- [What is required]:
Reproduce word for word the stretch of the records below from the line containing "Portlet do zarzadzania uzytkownikami." through the end of the records.

========================

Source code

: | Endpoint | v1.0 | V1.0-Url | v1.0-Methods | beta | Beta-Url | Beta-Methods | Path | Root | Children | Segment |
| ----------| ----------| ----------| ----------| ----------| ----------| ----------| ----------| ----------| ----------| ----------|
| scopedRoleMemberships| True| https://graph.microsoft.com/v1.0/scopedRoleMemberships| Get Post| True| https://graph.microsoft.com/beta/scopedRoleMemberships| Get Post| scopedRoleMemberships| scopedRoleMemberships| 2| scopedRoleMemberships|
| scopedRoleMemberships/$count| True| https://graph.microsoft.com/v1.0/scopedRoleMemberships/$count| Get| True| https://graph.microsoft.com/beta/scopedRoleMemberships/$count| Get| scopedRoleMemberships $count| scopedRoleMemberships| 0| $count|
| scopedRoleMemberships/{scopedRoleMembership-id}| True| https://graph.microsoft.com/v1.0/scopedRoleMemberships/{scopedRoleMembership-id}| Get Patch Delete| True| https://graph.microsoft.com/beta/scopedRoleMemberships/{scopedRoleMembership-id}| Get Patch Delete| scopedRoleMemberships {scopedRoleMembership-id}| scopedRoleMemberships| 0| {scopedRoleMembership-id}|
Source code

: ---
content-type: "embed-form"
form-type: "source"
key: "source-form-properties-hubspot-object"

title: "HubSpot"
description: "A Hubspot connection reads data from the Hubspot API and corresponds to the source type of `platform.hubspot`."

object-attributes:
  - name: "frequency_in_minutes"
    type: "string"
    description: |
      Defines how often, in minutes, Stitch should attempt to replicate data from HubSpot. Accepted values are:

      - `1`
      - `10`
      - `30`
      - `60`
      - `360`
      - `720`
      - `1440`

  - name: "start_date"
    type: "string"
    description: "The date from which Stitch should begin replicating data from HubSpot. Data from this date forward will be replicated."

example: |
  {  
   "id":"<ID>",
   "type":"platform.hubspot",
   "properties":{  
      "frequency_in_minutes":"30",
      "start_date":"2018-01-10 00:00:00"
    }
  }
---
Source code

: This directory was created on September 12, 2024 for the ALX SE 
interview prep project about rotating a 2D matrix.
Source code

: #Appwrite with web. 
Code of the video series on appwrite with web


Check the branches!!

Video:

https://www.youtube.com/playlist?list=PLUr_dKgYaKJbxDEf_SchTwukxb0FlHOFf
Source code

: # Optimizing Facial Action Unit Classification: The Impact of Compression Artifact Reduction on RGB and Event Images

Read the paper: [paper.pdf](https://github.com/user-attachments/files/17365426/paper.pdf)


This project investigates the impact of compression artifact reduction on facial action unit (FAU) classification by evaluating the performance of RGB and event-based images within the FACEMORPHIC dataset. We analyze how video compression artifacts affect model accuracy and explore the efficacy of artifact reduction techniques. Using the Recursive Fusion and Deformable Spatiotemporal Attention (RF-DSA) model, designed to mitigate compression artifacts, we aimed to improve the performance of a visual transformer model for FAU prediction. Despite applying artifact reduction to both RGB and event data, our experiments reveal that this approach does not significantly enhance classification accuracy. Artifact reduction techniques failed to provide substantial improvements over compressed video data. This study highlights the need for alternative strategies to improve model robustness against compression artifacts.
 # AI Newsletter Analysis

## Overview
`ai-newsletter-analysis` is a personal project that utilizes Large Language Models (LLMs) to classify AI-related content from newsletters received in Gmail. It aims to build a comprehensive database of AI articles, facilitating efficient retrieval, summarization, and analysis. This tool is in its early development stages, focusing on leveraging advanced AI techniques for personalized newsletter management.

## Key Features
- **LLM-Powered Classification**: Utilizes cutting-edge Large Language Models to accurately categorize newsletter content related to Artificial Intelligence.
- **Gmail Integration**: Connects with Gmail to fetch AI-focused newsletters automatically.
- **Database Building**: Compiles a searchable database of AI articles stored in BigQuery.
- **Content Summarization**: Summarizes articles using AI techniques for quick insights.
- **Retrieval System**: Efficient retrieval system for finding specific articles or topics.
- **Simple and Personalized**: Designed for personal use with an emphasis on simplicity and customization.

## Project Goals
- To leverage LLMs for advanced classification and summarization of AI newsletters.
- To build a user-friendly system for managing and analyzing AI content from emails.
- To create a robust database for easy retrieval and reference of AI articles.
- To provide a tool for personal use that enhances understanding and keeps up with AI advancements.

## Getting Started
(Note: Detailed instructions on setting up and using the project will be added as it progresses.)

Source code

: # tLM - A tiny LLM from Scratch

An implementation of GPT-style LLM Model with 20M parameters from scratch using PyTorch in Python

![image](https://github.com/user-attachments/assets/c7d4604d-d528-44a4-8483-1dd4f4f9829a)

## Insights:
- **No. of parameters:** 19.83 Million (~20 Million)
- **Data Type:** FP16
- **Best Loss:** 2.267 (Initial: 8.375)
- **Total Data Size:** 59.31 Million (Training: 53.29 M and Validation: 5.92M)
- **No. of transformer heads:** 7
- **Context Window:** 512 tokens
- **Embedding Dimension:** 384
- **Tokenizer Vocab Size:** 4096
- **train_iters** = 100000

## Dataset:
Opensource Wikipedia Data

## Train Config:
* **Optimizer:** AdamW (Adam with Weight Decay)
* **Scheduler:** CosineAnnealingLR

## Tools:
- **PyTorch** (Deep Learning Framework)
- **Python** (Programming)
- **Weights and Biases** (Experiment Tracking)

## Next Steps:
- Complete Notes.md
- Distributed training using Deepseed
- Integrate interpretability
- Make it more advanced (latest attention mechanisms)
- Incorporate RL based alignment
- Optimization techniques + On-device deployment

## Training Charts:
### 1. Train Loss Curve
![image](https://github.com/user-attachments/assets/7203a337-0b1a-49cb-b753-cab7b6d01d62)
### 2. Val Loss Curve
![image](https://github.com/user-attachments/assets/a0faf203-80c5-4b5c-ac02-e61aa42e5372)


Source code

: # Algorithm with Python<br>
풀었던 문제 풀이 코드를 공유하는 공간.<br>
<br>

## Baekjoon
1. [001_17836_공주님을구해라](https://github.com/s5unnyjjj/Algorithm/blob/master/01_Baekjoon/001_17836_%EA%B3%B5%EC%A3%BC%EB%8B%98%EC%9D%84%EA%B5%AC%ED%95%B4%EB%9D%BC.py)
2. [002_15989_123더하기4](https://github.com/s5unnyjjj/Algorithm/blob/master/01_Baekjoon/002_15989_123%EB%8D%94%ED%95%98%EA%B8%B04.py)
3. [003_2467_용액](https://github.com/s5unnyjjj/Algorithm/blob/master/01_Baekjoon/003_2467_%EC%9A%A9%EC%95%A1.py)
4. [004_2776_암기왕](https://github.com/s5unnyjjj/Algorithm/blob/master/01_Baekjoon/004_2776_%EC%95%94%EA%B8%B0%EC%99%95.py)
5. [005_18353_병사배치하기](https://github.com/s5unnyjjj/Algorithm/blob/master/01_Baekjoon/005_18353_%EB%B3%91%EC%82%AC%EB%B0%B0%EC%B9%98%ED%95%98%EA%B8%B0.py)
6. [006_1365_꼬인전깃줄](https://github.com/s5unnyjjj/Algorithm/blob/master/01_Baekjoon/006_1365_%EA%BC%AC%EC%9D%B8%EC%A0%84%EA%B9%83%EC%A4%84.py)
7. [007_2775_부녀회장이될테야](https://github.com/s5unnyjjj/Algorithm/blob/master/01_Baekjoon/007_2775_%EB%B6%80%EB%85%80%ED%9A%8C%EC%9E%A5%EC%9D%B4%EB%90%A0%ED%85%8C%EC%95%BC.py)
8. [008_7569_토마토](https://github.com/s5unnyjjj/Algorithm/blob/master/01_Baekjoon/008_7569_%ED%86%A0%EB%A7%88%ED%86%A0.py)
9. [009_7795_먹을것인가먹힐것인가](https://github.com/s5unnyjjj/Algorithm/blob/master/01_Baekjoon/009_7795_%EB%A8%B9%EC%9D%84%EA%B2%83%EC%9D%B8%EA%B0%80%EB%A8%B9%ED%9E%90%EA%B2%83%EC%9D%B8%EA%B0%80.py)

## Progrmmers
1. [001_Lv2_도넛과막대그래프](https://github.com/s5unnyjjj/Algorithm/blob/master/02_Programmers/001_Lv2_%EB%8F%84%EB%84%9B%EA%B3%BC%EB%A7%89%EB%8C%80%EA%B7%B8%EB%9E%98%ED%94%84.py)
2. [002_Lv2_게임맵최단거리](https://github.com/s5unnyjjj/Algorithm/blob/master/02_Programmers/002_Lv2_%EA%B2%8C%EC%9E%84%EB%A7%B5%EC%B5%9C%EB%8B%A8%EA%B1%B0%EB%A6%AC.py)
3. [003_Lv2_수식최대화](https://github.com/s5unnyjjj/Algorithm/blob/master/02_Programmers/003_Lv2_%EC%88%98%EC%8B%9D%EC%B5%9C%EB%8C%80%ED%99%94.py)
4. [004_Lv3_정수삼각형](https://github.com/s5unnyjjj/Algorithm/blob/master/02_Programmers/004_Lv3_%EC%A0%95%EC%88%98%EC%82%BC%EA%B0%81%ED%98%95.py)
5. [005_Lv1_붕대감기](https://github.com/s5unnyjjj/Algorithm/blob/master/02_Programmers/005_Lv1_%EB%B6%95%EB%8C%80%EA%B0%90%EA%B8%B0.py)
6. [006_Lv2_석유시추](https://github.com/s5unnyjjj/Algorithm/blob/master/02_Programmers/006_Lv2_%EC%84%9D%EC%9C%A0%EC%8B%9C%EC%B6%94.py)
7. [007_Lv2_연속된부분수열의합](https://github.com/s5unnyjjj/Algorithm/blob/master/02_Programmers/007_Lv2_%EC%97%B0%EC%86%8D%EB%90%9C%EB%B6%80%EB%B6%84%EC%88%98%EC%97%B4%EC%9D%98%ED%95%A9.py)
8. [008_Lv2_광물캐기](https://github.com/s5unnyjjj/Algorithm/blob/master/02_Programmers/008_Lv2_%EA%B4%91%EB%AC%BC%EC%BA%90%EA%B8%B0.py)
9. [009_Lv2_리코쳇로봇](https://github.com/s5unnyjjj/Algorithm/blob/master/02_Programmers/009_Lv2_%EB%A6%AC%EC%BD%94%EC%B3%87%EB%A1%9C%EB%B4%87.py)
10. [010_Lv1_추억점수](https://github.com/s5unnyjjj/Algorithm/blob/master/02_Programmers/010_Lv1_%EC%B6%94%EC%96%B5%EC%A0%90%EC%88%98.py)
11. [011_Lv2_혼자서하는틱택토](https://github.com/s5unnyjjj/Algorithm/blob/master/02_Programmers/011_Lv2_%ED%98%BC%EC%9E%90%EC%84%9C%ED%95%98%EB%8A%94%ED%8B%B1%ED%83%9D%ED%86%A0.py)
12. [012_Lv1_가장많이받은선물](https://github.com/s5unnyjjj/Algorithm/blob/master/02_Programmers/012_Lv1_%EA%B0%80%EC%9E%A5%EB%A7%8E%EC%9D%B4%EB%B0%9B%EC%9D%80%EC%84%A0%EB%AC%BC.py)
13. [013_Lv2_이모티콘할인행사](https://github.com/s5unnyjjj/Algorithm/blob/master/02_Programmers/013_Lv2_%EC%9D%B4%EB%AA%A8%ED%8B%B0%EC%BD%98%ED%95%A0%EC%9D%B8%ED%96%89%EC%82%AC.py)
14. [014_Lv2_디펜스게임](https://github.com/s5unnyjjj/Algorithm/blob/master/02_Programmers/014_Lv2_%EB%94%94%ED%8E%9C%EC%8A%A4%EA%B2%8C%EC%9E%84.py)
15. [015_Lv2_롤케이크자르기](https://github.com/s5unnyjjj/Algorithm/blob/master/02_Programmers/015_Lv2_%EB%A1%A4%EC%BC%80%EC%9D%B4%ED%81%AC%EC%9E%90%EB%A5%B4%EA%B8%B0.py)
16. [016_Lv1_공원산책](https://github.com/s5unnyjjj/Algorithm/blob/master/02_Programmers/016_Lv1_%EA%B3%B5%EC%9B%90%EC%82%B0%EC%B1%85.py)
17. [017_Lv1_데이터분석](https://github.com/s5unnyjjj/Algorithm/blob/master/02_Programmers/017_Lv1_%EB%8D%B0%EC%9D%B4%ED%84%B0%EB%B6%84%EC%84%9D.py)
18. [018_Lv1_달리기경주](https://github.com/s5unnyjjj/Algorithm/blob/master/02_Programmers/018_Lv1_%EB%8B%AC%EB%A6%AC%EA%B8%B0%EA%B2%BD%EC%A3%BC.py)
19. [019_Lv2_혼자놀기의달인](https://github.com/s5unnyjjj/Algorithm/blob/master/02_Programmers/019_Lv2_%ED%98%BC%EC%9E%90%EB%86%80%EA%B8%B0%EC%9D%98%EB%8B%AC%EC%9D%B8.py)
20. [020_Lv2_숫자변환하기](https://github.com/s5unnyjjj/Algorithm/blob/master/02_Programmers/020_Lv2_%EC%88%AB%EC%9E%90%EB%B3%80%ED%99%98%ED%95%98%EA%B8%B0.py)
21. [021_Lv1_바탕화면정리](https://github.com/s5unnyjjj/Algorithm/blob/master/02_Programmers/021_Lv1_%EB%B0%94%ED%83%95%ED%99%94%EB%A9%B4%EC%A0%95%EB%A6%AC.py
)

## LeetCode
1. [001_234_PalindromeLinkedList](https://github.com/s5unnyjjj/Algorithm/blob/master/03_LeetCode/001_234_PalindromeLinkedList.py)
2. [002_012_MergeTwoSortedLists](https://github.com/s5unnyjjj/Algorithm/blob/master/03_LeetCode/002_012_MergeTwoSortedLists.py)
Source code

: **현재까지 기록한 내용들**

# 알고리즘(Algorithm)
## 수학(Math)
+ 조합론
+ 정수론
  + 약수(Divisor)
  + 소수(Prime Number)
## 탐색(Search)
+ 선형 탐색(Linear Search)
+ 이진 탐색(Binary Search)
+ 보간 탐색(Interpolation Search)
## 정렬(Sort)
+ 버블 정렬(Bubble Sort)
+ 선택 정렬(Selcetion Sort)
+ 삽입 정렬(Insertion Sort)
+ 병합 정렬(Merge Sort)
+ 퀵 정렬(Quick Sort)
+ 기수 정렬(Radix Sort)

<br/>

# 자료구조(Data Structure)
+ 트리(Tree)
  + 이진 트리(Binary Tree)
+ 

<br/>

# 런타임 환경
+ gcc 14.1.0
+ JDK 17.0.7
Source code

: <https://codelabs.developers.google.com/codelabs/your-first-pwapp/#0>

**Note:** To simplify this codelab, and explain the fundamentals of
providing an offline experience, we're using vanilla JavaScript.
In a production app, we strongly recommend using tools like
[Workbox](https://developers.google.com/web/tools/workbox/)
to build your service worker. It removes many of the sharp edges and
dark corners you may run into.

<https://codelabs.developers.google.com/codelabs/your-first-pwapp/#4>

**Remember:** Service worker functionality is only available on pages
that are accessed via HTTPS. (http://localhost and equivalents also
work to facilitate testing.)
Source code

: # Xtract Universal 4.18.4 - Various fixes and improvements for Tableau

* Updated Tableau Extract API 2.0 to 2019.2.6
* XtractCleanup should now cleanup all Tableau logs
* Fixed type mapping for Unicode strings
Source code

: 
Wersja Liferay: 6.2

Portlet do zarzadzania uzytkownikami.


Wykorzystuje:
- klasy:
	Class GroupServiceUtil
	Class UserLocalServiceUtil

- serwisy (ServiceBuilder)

========================

- [Answer to the exercise]:
Portlet do zarzadzania uzytkownikami.


Wykorzystuje:
- klasy:
	Class GroupServiceUtil
	Class UserLocalServiceUtil

- serwisy (ServiceBuilder)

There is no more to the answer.